People quite often say to me: “I listen to classical music to switch off; I don’t need to know anything about it.” That’s fair enough, and in a way I don’t blame them. But great classical music engages the head as much as the heart, and a little knowledge of context or makeup can greatly add to the emotional understanding of a piece. The Sanctus from Johann Sebastian Bach’s B minor Mass (1749) is a great example of this. At first hearing it’s a thrilling and majestic experience. But if we dig a little deeper, and find out that the number three permeates so much of the makeup of the music – it’s scored for three trumpets, three oboes, six voices and so on, and the number three dances around endlessly in the figurations of the voice parts – and realising that the threes are intimately connected with the Christian doctrine of the Trinity, then our response to the music is so much deeper and richer. Listen to it here.

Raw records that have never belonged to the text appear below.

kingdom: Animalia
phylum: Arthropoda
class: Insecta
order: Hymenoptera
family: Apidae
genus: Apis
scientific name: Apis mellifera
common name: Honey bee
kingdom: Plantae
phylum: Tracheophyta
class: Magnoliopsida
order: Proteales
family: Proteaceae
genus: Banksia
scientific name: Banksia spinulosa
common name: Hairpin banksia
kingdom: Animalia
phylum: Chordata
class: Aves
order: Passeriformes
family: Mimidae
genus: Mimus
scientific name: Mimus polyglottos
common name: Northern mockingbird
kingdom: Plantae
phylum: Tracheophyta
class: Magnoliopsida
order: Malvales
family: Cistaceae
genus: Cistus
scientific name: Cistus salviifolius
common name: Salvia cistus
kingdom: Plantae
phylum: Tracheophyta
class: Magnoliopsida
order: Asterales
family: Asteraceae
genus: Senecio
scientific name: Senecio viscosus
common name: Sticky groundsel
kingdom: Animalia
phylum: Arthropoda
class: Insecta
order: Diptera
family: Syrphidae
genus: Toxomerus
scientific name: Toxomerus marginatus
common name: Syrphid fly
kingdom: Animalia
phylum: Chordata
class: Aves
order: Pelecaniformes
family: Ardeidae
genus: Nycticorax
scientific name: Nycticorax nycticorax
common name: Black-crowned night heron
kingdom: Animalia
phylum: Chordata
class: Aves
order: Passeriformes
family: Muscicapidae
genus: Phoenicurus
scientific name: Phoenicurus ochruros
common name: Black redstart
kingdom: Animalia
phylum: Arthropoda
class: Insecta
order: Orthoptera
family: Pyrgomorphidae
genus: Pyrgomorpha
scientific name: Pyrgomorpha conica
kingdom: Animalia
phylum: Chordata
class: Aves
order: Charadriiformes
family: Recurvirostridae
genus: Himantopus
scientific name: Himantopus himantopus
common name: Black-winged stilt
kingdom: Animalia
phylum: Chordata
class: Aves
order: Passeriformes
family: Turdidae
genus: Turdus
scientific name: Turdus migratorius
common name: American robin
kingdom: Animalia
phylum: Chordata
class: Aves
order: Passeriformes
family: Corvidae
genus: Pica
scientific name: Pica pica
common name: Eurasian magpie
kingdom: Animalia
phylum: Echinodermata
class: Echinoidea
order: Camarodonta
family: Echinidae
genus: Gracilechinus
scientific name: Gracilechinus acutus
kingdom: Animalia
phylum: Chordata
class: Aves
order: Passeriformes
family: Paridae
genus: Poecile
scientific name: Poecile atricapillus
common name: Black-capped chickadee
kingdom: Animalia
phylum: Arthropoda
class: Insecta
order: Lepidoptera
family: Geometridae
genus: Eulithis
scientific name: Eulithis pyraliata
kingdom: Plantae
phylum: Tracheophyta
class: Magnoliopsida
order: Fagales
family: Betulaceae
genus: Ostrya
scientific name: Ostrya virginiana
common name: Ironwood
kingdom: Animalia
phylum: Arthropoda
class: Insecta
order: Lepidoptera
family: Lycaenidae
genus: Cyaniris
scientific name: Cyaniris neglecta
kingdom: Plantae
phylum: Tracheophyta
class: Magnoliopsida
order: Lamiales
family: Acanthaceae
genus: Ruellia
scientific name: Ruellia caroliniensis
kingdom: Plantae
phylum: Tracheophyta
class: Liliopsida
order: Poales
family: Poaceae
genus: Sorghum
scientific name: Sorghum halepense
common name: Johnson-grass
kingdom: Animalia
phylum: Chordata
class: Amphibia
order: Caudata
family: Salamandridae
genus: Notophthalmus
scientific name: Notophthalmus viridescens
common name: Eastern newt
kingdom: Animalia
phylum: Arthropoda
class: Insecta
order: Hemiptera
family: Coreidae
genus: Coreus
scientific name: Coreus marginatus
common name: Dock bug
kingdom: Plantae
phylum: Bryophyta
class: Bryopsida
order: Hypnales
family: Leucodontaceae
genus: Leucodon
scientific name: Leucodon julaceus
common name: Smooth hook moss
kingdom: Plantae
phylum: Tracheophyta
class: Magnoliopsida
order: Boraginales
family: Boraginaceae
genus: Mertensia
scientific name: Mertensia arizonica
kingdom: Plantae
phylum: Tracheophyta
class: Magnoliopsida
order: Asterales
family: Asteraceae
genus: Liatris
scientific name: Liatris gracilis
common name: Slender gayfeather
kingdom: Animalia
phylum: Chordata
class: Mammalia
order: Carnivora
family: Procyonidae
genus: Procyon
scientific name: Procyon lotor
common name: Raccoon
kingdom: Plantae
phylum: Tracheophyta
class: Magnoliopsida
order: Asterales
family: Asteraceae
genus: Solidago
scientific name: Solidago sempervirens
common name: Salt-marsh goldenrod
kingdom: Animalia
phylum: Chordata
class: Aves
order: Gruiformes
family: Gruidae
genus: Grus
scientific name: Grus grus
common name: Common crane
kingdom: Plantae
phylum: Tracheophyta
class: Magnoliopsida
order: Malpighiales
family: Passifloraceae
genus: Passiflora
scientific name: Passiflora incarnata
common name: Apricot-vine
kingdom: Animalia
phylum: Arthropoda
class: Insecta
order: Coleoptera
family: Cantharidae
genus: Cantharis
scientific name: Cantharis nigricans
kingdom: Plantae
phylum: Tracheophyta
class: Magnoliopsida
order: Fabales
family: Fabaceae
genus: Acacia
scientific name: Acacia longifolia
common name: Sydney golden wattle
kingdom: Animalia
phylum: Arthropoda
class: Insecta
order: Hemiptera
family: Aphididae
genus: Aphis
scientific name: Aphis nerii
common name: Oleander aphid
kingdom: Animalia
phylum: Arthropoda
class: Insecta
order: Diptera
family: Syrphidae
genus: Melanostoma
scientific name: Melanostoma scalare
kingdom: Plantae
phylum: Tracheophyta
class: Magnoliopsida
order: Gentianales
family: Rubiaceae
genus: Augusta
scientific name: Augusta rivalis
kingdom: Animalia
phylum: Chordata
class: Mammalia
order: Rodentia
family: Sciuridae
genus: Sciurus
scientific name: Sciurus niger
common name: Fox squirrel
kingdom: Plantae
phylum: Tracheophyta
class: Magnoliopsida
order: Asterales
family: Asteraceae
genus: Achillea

Another example is the C major Prelude from the Well-Tempered Klavier (1722), also by JS Bach. It shows the opposite side of the composer: someone who loved the simple craft of composition, and had an almost geeky obsession with placing one note against another to create a wonderful piece of music out of limited means. This piece is entirely built on one repeated pattern: a spread-out chord, or arpeggio. There’s no melody, or rhythm, or even notated speed markings or indications of how loud or soft the music should be; all we have is that pattern, which gradually shifts across the tonal spectrum – creating tensions, resolving them, moving away from the home key and eventually returning to it. Two minutes later, Bach has exhausted all of the possibilities of this kernel of an idea. Musically, there’s nothing more to be said – which makes it for me a perfect little piece of music. Listen to it here.
Perfection though isn’t always the point of music; sometimes rough edges, violence and fragmentation are important too – the anti-classical side of classical music. Take Stravinsky’s Le sacre du printemps – the Rite of Spring (1913). It’s full of disorientating twists and turns, newly minted chords and cliff-hanger endings. The aesthetic might be different, but Stravinsky still puts the music together with incredible care and precision. It’s just a different kind of masterpiece. Listen to it here.